Benjamim Monteiro, que participou em buscas na empresa SCI, de Manuel Godinho, em Aveiro, deu conta de um intricado processo de "branqueamento de resíduos", envolvendo um conjunto de empresas pertencentes a João e Manuel Reis (pai e filho), que identificou como sendo "não declarantes fiscais".
Segundo o inspector, estas empresas terão emitido, entre 2005 e 2008, várias facturas falsas em nome das empresas de Manuel Godinho e dos sucateiros Manuel Nogueira Costa e Paulo Pereira Costa, coarguidos no processo, no valor de cerca de 40 milhões de euros, excluindo o IVA.
Benjamim Monteiro disse que estas empresas não tinham sustentação para aquele volume de facturação, concluindo que aquela facturação servia para "dar cobertura legal a resíduos obtidos de forma clandestina, ilegal", pelo empresário de Ovar.
O inspector referiu ainda que as empresas de Manuel Nogueira Costa e Paulo Pereira da Costa serviriam como empresas de "passagem de facturação", já que "tinham como fornecedores praticamente não só declarantes fiscais mas as vendas também eram, na sua maioria, para as empresas de Manuel Godinho".

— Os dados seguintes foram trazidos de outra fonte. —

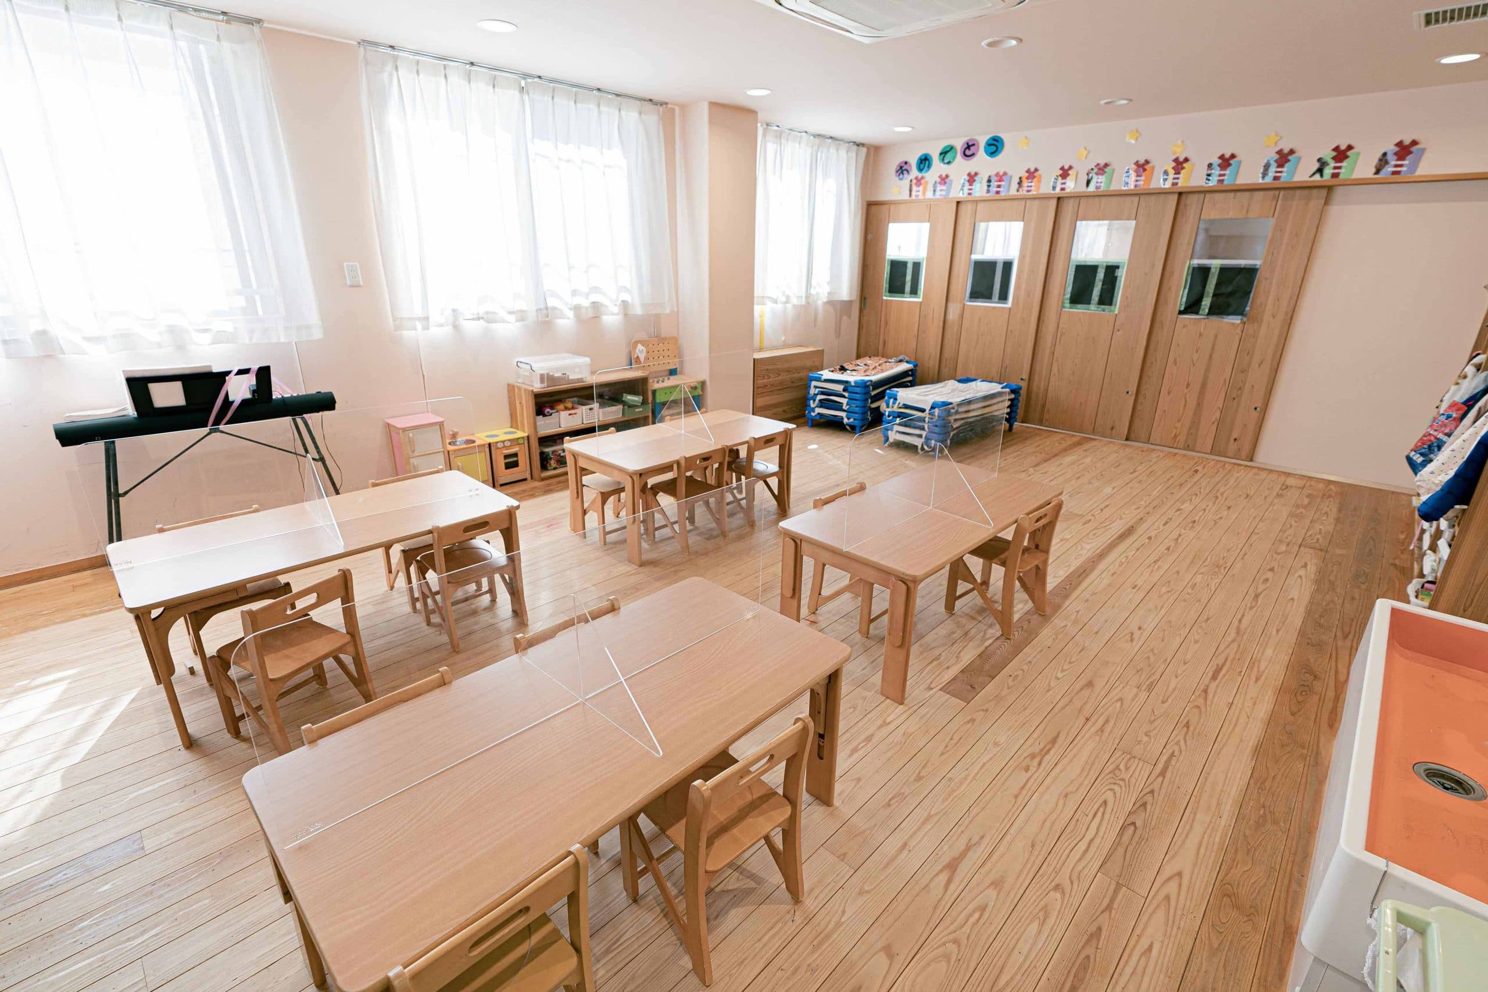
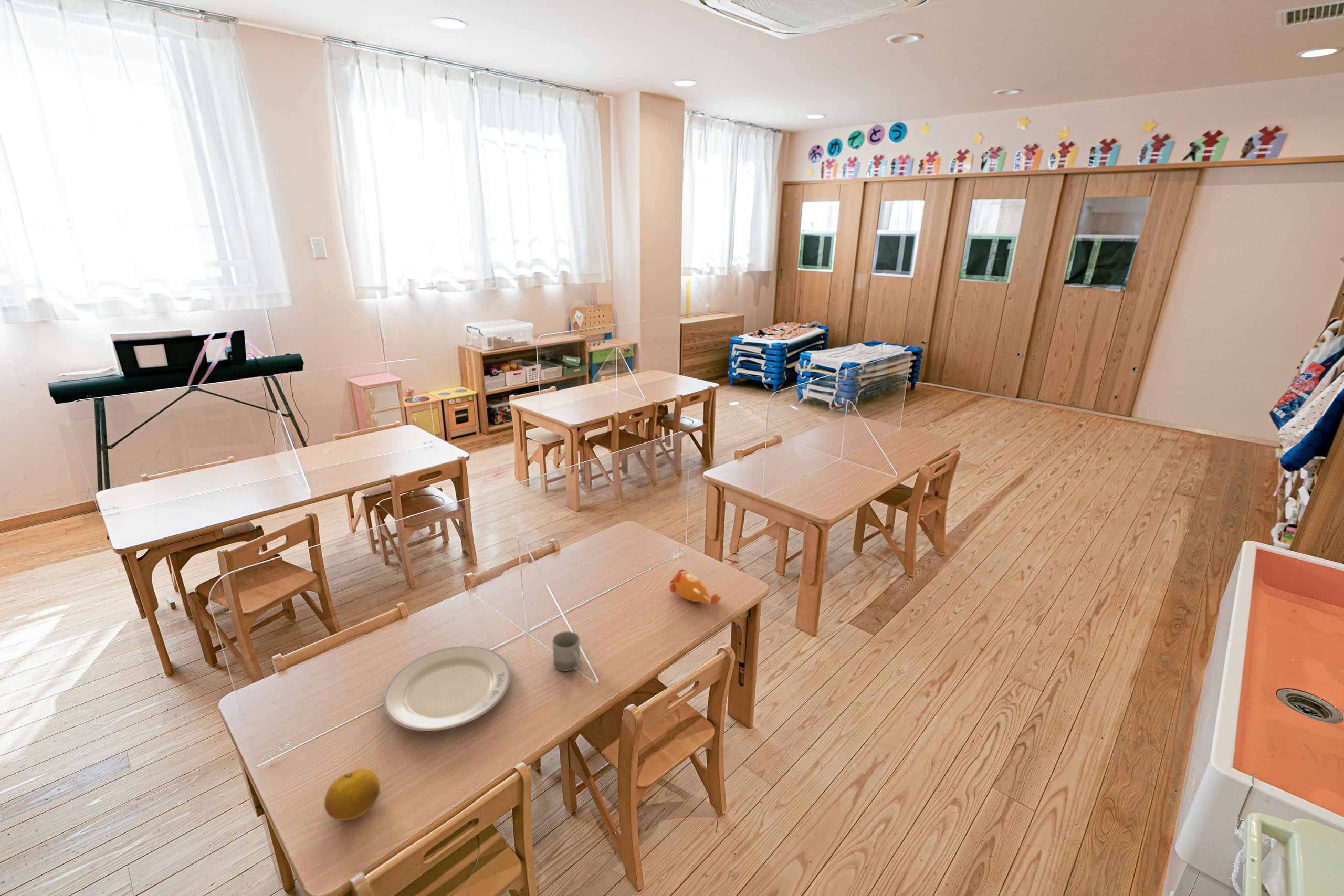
+ toy figure [669,568,721,606]
+ cup [552,631,581,672]
+ fruit [324,768,381,821]
+ chinaware [383,646,511,732]
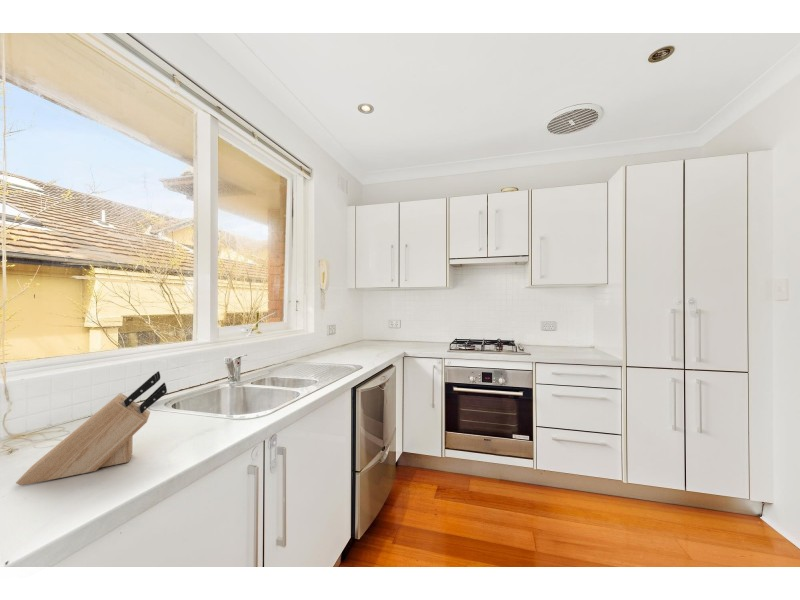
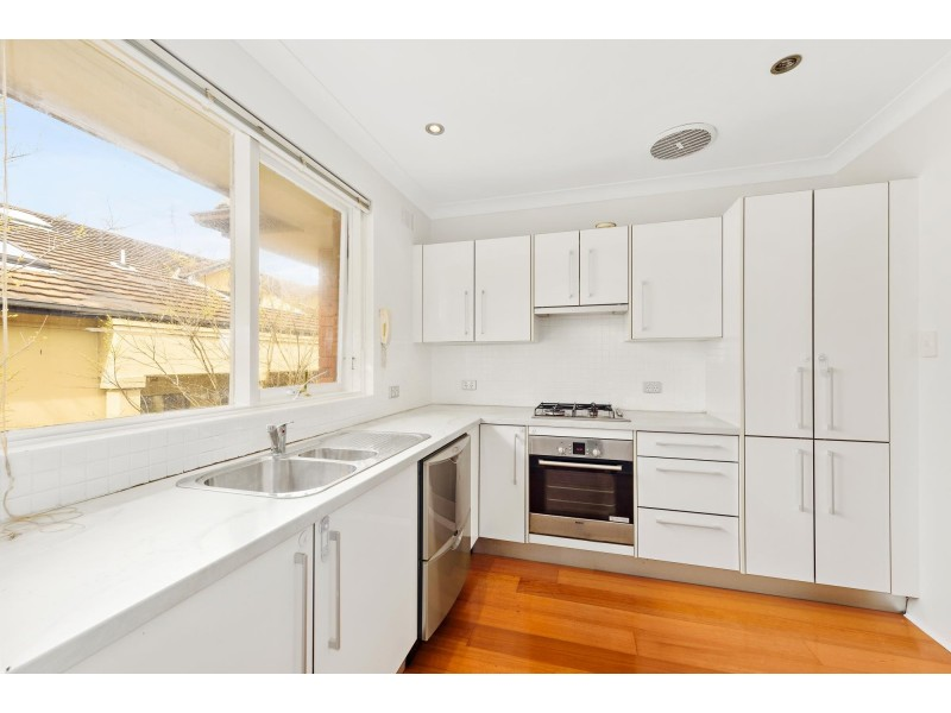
- knife block [15,370,168,486]
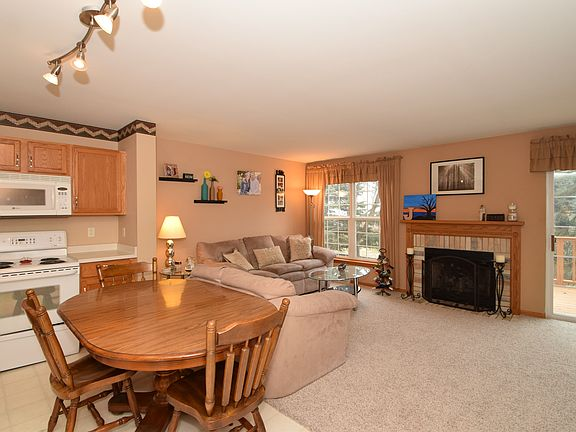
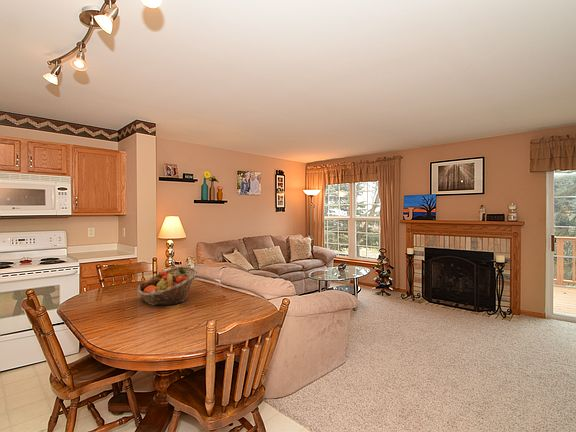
+ fruit basket [136,266,199,307]
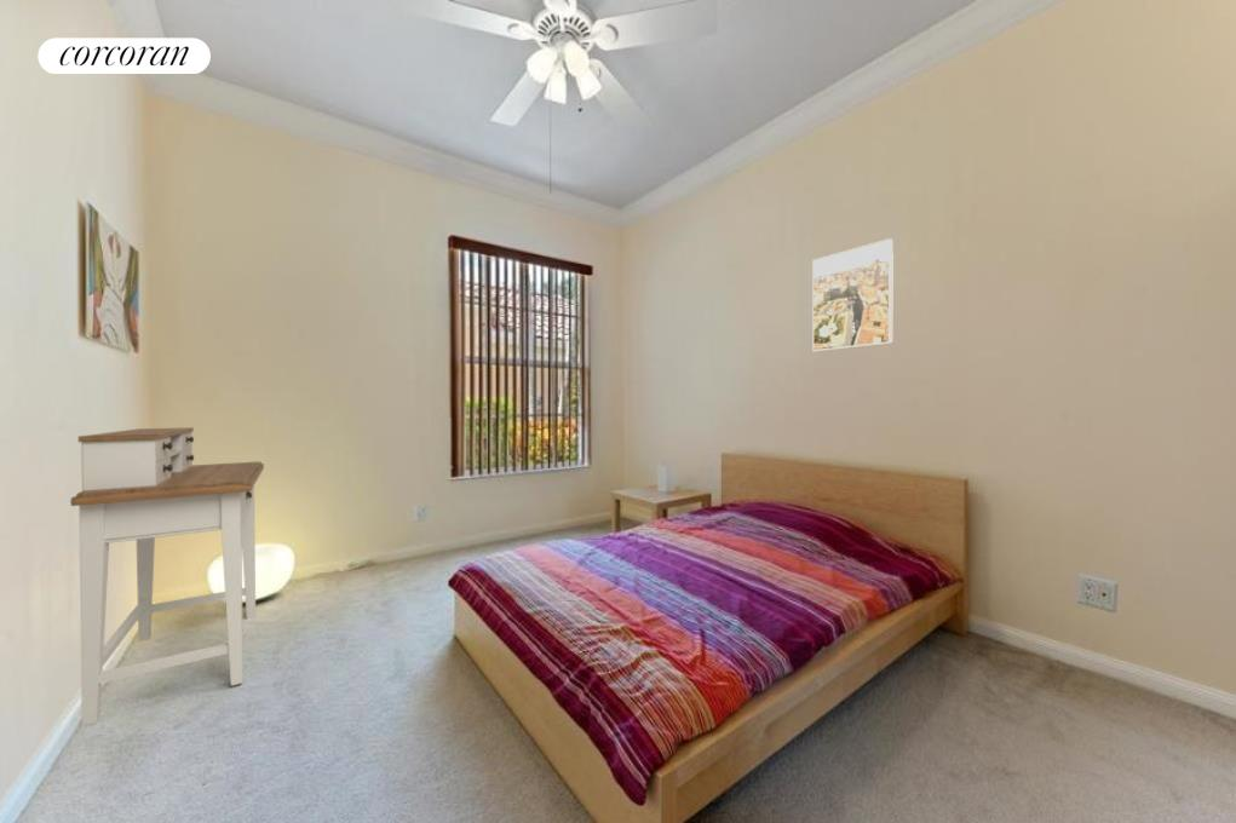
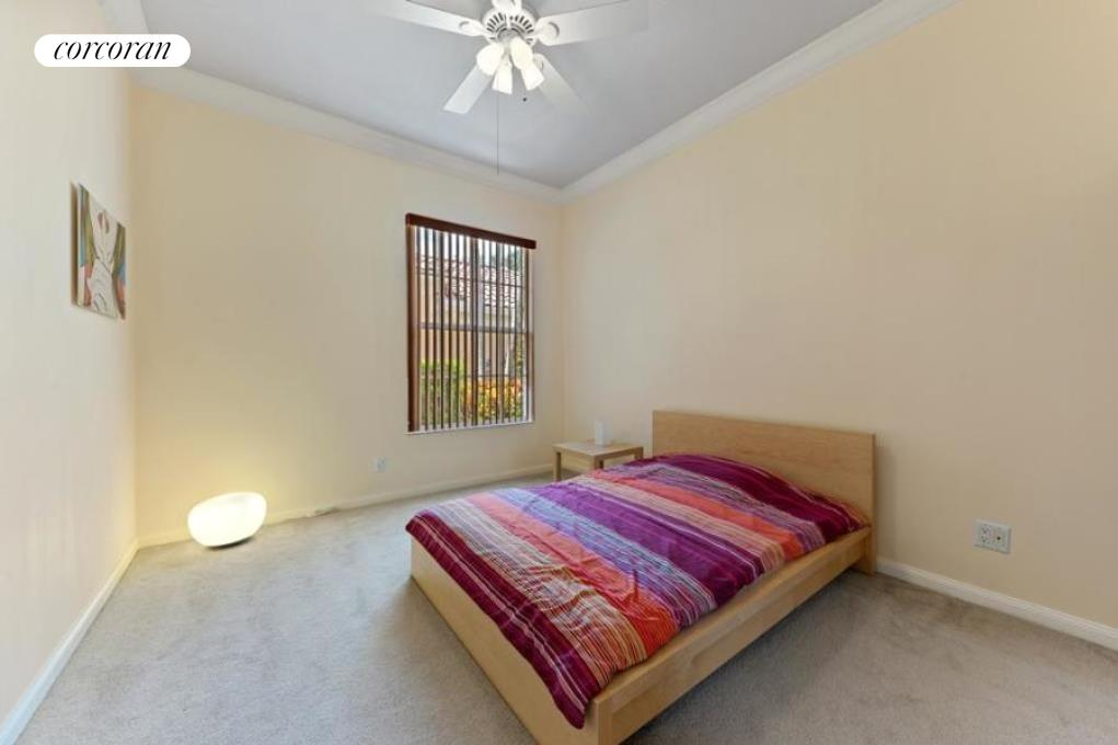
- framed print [811,237,895,352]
- desk [69,426,265,727]
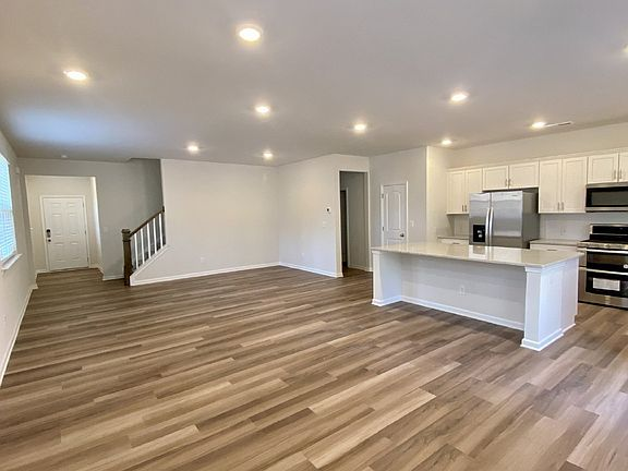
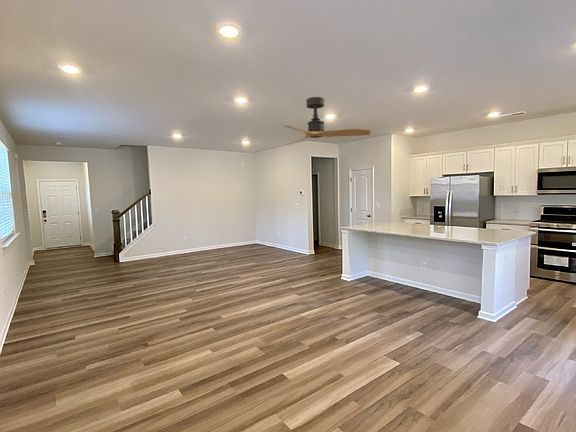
+ ceiling fan [282,96,372,145]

Questionado pelo advogado Pedro Marinho Falcão, que defende Paulo Pereira da Costa, sobre se existia uma ascendência real de Manuel Godinho sobre o seu cliente, o inspector referiu que havia "uma partilha de interesses".
A testemunha realçou ainda que Paulo Pereira Costa "tinha acesso a uma quantidade infindável de resíduos de sucatas, fazendo muito pouco".
A sessão ficou ainda marcada por um requerimento da defesa de Manuel Nogueira Costa e Paulo Pereira da Costa a pedir que não fossem admitidos depoimentos sobre factos relacionados com o processo de alegada fraude fiscal, conhecido como 39/08, de onde foi extraída certidão que deu origem aos presentes autos, e que se encontra suspenso.
O juiz presidente Raul Cordeiro indeferiu o requerimento, afirmando que o depoimento da testemunha seria prestado "sem balizas pré-estabelecidas".
"Não há dúvida que, nestes autos, não estão em causa crimes de natureza fiscal. Mas tal não significa, a nosso ver, que não possam discutir-se em audiência e produzir-se elementos de prova que eventualmente tenham sido carreados para o 39/08", afirmou o magistrado.
O advogado Pedro Marinho Falcão voltou a insistir nesta questão, invocando uma nulidade processual, mas o juiz presidente reafirmou que não via qualquer nulidade na decisão tomada, limitando-se a pedir aos sujeitos processuais para direccionarem a instância para aquilo que tenha relevância neste caso. "Com isto não quer dizer que não se pode falar do outro processo", concluiu.
O julgamento prossegue na próxima terça-feira de Carnaval, de manhã, ainda com o depoimento do inspector Benjamim Monteiro.